- _SHORT EXERCISE A_
Answer these from the article on Geert Wilders:
(i) In what year was Wilders elected to Utrecht city council?
(ii) What was the title of the film Wilders made in 2008?
(iii) What is the largest fine he faces if convicted?
- _SHORT EXERCISE B_
Write out the article on Geert Wilders word for word, between "Elected to Utrecht" and "the Muslim world.", inclusive.

A few minutes before Texan police shot dead Sunday two gunmen who attacked a "Muhammad Art Exhibit and Cartoon Contest," far-right Dutch politician Geert Wilders gave a speech at the event.

"It is no coincidence that we are in Garland, Texas, tonight. It is here that, three months ago, shortly after the Charlie Hebdo massacre, Islamic activists convened to demand that free speech be curtailed," the 51-year-old firebrand told the audience in Garland, Texas, at an event organized by the American Freedom for Defense Initiative, listed as an extremist group by American civil rights organization the Southern Poverty Law Center.

"They want to prohibit cartoons, books and films which they find insulting. Our answer is clear: Don't mess with Texas! Don't mess with the free West! Don't mess with our freedom of speech!"

In his speech, the lawmaker invited cartoonists to exhibit their work in the Dutch parliament, where his party is the fourth largest, at a future date.

Wilders, who has been declared a target by al-Qaeda, is famous in his home country and around the world for his attacks on Islam and Muslims in the Netherlands.

He has called the Koran a "fascist book" and has publicly vowed to reduce the number of Muslim migrants in the country.

Although Wilders' Party for Freedom and Democracy lost two European Parliament seats in the most recent election in May 2014, taking around 12 percent of the vote, his vehemence towards Muslims has not diminished.

Wilders has boosted his career by attacking Muslim migration to the Netherlands, where Turks constitute about 2.5 percent of the population and Moroccans account for a further 2.2 percent.

Elected to Utrecht city council in 1997 as a representative for the right-wing Liberal Party, Wilders used his position to attack the city's Muslim community.

The following year he was elected to the national parliament and in 2003 called for a "liberal jihad." His stance proved too extreme for the Liberals and in 2006 he founded his own group.

In 2008, Wilders made and attempted to distribute an anti-Muslim film attacking Islam. Entitled ‘Fitna,’ it displayed images of the 9/11 attacks beside verses from the Koran. The film caused outrage throughout the Netherlands and the Muslim world.

Wilders was prosecuted in 2009 for inciting hatred but was acquitted of all charges two years later. He currently faces trial over a speech he gave in The Hague last year in which he asked the crowd:  "Do you want, in this city and in the Netherlands, more or fewer Moroccans?" When the crowd chanted "fewer, fewer" Wilders retorted, smiling: "Then we'll fix it."

If convicted, he faces up to 16 months in prison or a fine of up to 7,600 euros ($8,500).

Despite his continued vehemence, Wilders’ role in Dutch politics is widely viewed as diminishing.

"He is a single-issue politician," Rudy Andeweg, a political scientist at Leiden University, said in an interview with Dutch newspaper De Volkskrant last year. "His dream is his dilemma."

Before his trip to Texas, two Muslim U.S. congressmen wrote to Secretary of State John Kerry and Secretary of Homeland Security Jeh Johnson asking that he be denied a visa, as he was when he planned a visit to the U.K. in 2009.

"I find it disturbing, but mostly sad, because, you know, the people of the Netherlands are a good people… with a great history of tolerance," Rep. Keith Ellison said Friday. "And it’s unfortunate that someone such as this would come over here and sort of represent himself as a member of that society."

- _GIVEN MATERIAL_
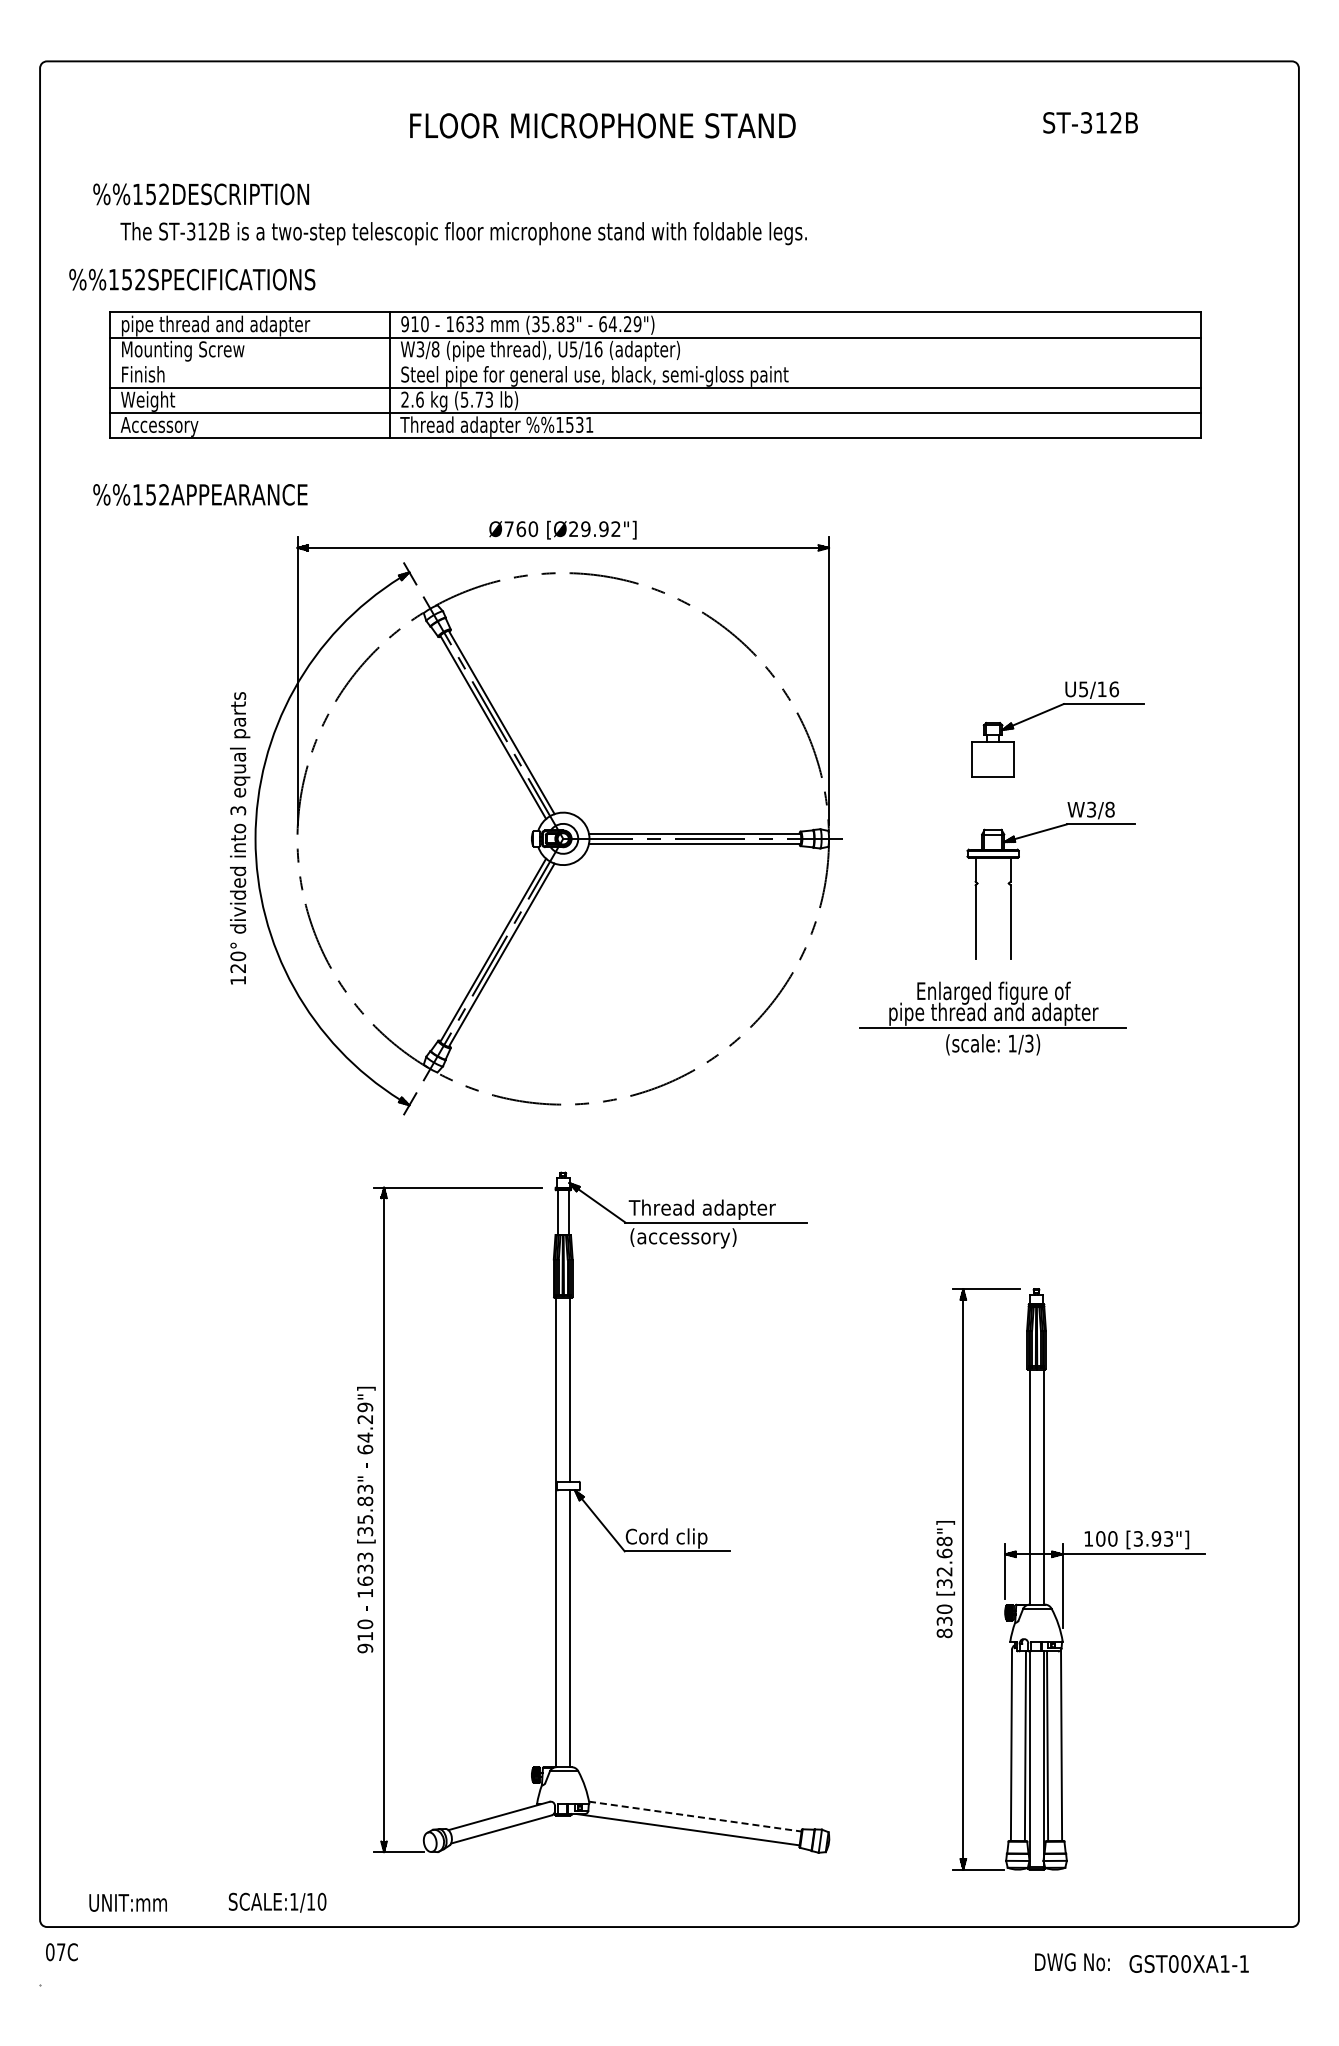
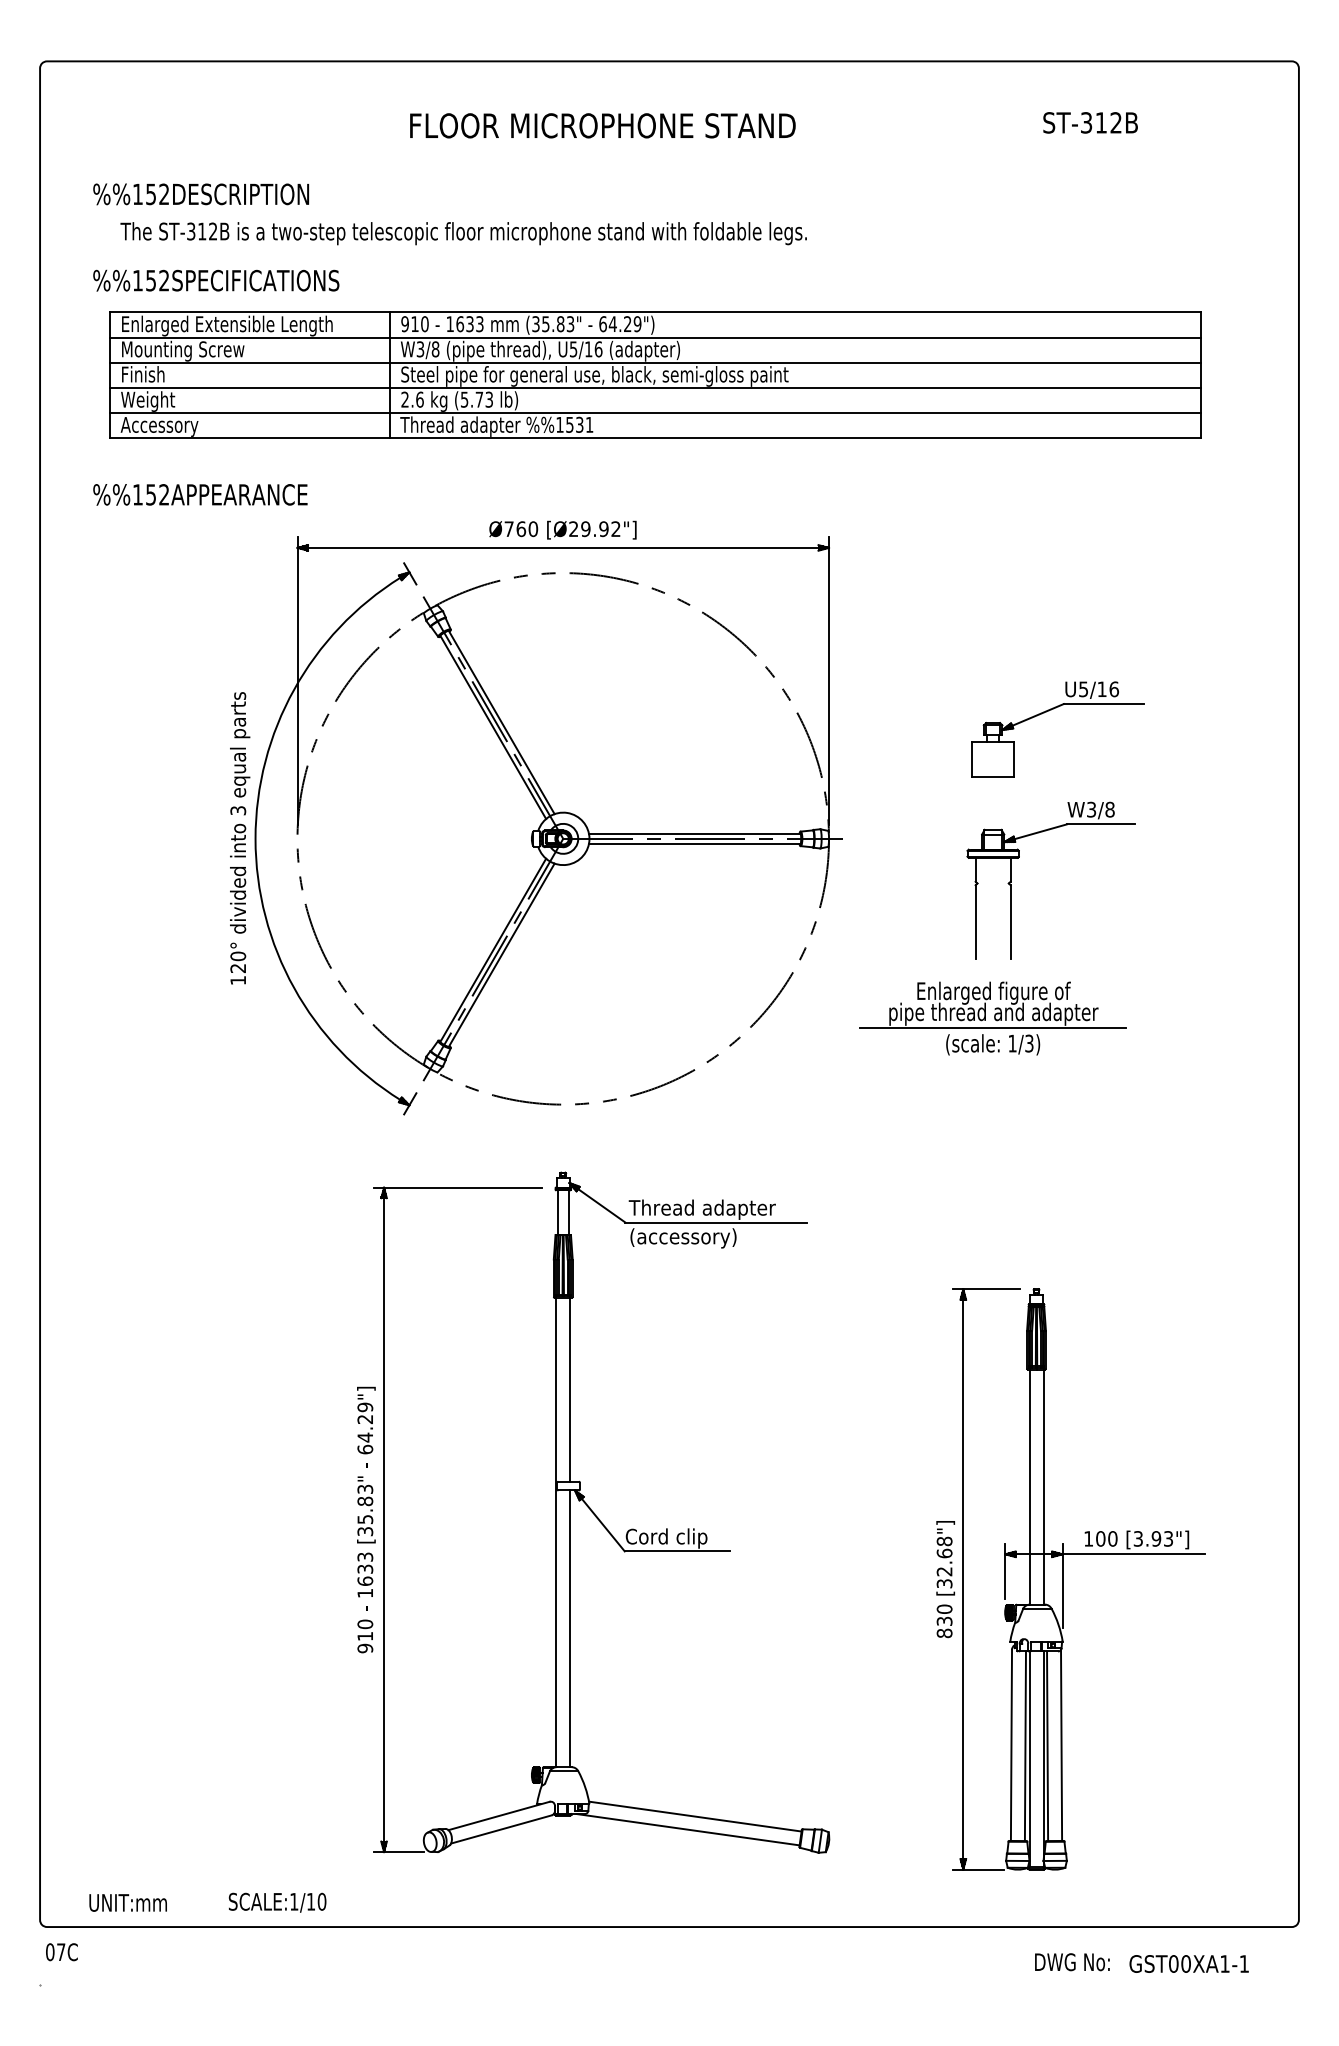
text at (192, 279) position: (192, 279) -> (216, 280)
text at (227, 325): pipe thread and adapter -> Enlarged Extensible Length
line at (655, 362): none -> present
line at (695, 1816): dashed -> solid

- _EXERCISE OUTPUT A_
(i) 1997
(ii) ‘Fitna’
(iii) Up to 7,600 euros ($8,500)

- _EXERCISE OUTPUT B_
Elected to Utrecht city council in 1997 as a representative for the right-wing Liberal Party, Wilders used his position to attack the city's Muslim community.

The following year he was elected to the national parliament and in 2003 called for a "liberal jihad." His stance proved too extreme for the Liberals and in 2006 he founded his own group.

In 2008, Wilders made and attempted to distribute an anti-Muslim film attacking Islam. Entitled ‘Fitna,’ it displayed images of the 9/11 attacks beside verses from the Koran. The film caused outrage throughout the Netherlands and the Muslim world.